→ Exercise requirements: Across the data below, count every line where the string "down" appears. Answer with the number alone.

→ Data block:
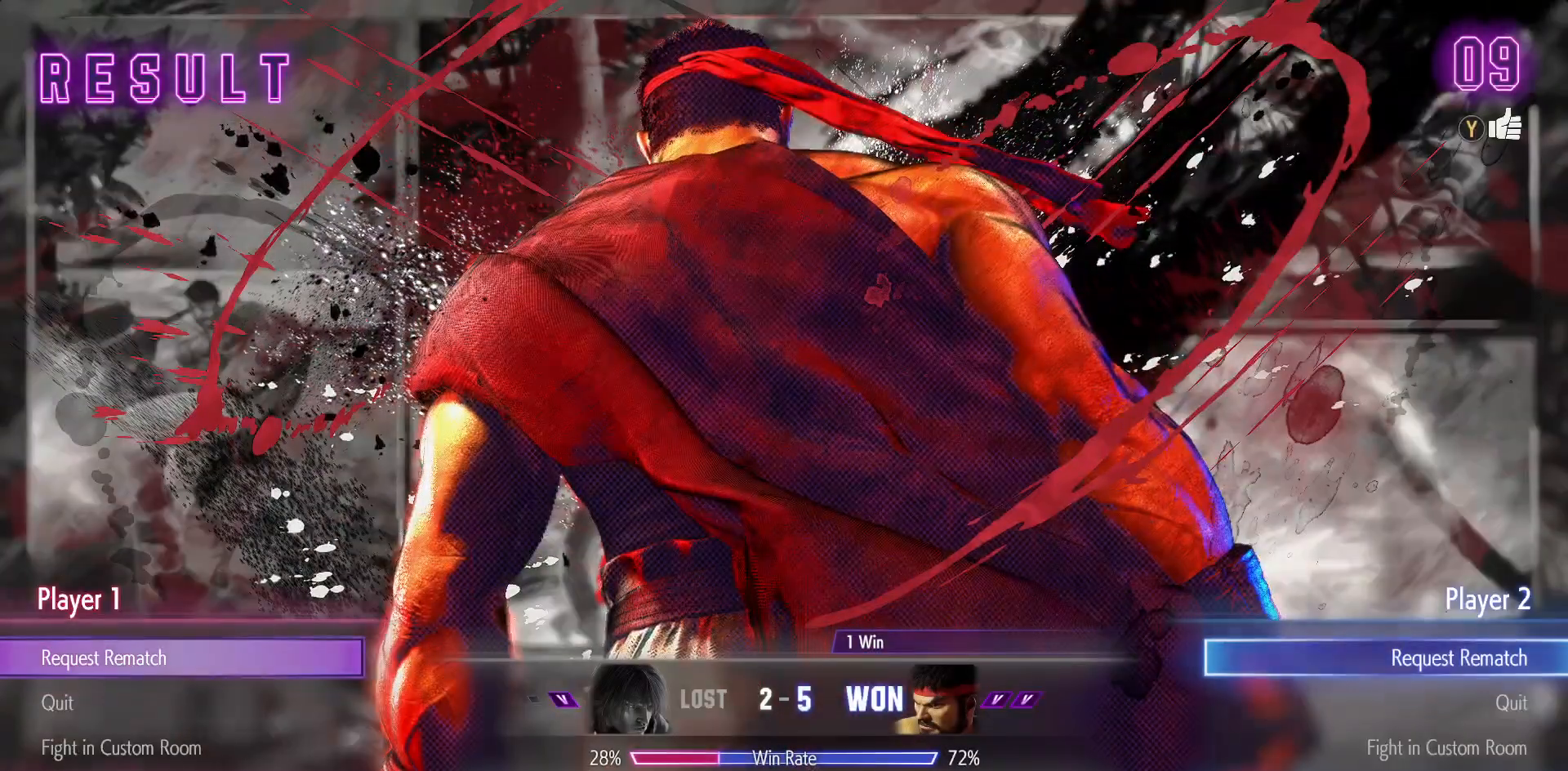
Gameplay with a controller (arcade stick); each line is a JSON object with the inputs held at the frame after it. "events" lists button and stick changes between this image and that frame as [ms after this image, input, new state], when the widget could be followed in between. Not read: HP L3 LP MP R3.
{"buttons": [], "events": [[350, "DPAD_DOWN", "down"], [467, "DPAD_DOWN", "up"]]}
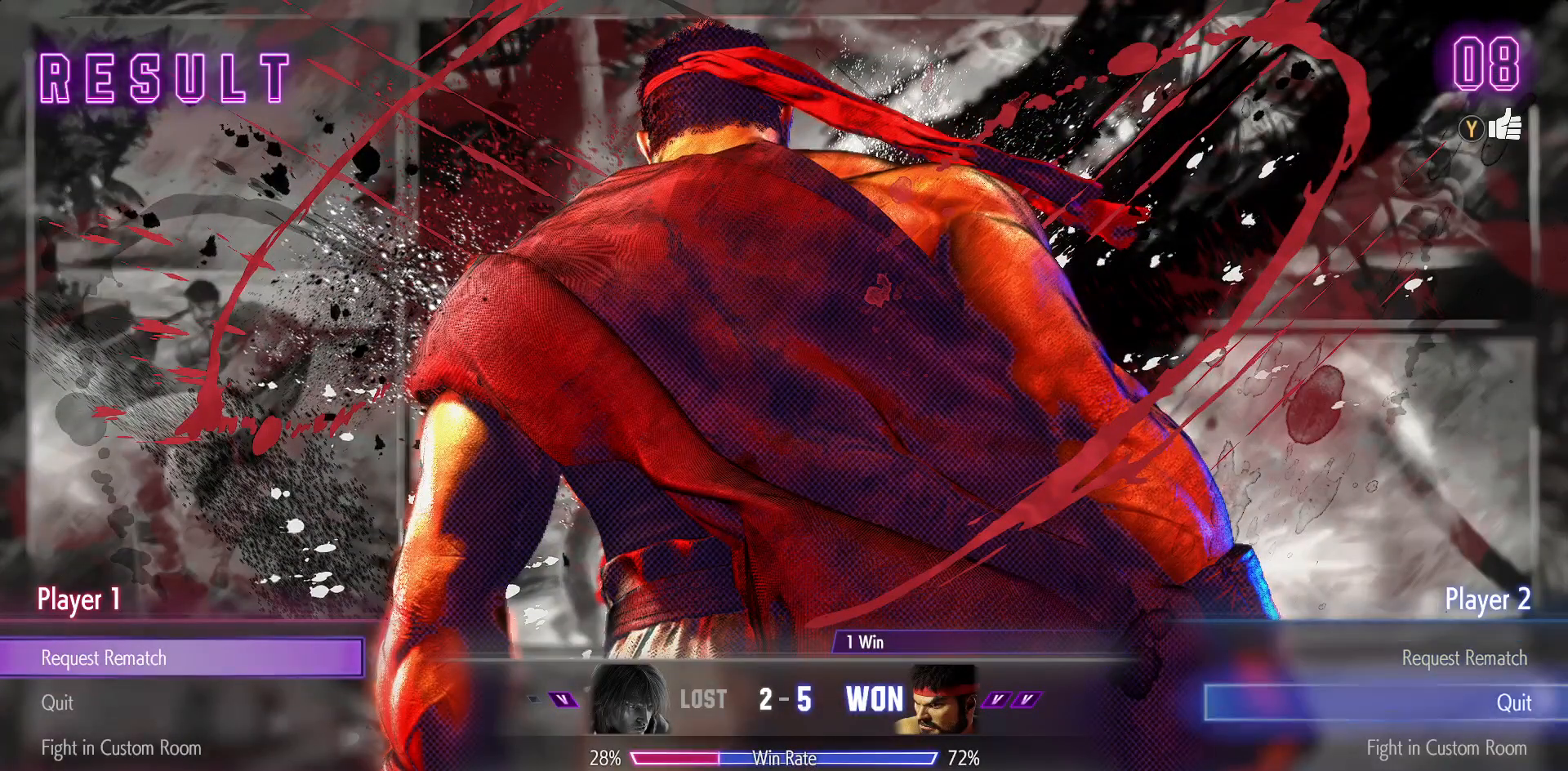
{"buttons": [], "events": [[367, "CROSS", "down"], [483, "CROSS", "up"]]}
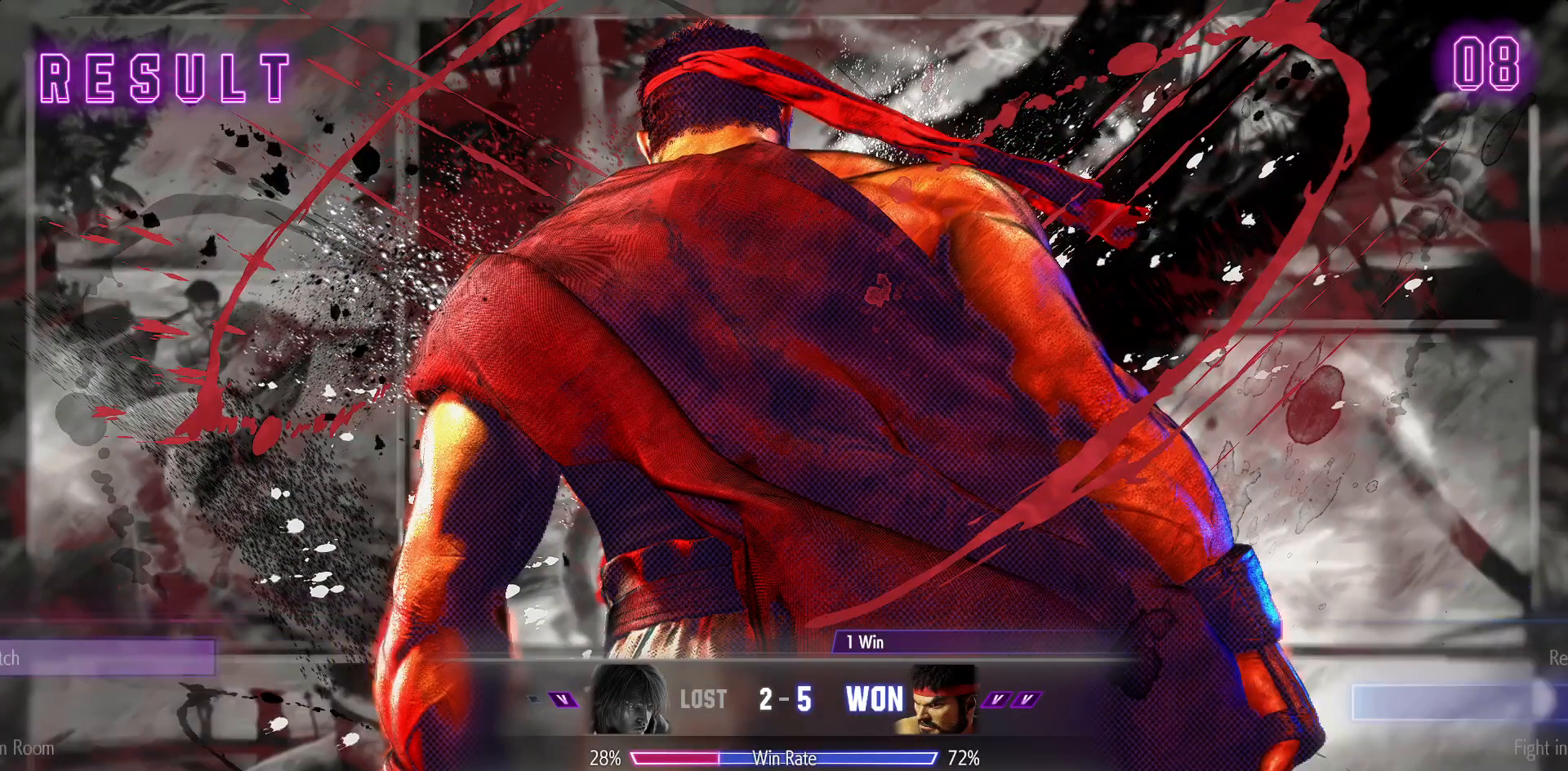
{"buttons": [], "events": []}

→ Expected output: 2